INPUT FOR THIS TASK:
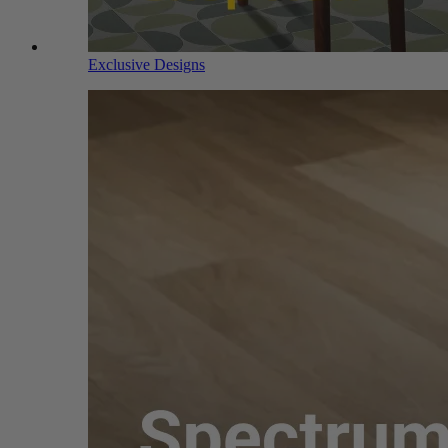
Exclusive Designs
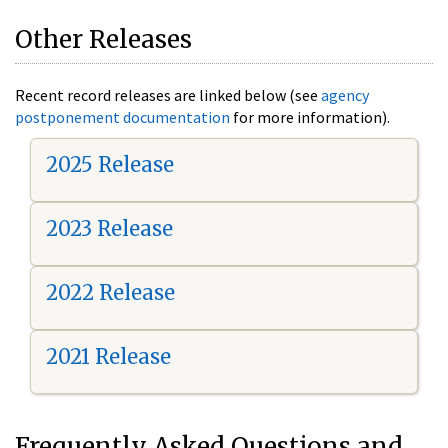
Other Releases
Recent record releases are linked below (see
agency
postponement documentation
for more information).
2025 Release
2023 Release
2022 Release
2021 Release
Frequently Asked Questions and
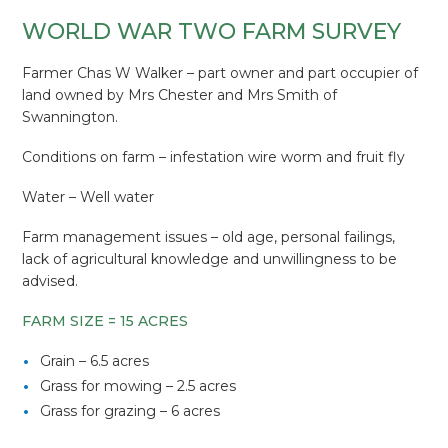
WORLD WAR TWO FARM SURVEY
Farmer Chas W Walker – part owner and part occupier of
land owned by Mrs Chester and Mrs Smith of
Swannington.
Conditions on farm – infestation wire worm and fruit fly
Water – Well water
Farm management issues – old age, personal failings,
lack of agricultural knowledge and unwillingness to be
advised.
FARM SIZE = 15 ACRES
Grain – 6.5 acres
Grass for mowing – 2.5 acres
Grass for grazing – 6 acres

WORK TASK: Print every record exactly, without the pictures.

TASK RESPONSE:
Exclusive Designs
Other Releases
Recent record releases are linked below (see
agency
postponement documentation
for more information).
2025 Release
2023 Release
2022 Release
2021 Release
Frequently Asked Questions and
WORLD WAR TWO FARM SURVEY
Farmer Chas W Walker – part owner and part occupier of
land owned by Mrs Chester and Mrs Smith of
Swannington.
Conditions on farm – infestation wire worm and fruit fly
Water – Well water
Farm management issues – old age, personal failings,
lack of agricultural knowledge and unwillingness to be
advised.
FARM SIZE = 15 ACRES
Grain – 6.5 acres
Grass for mowing – 2.5 acres
Grass for grazing – 6 acres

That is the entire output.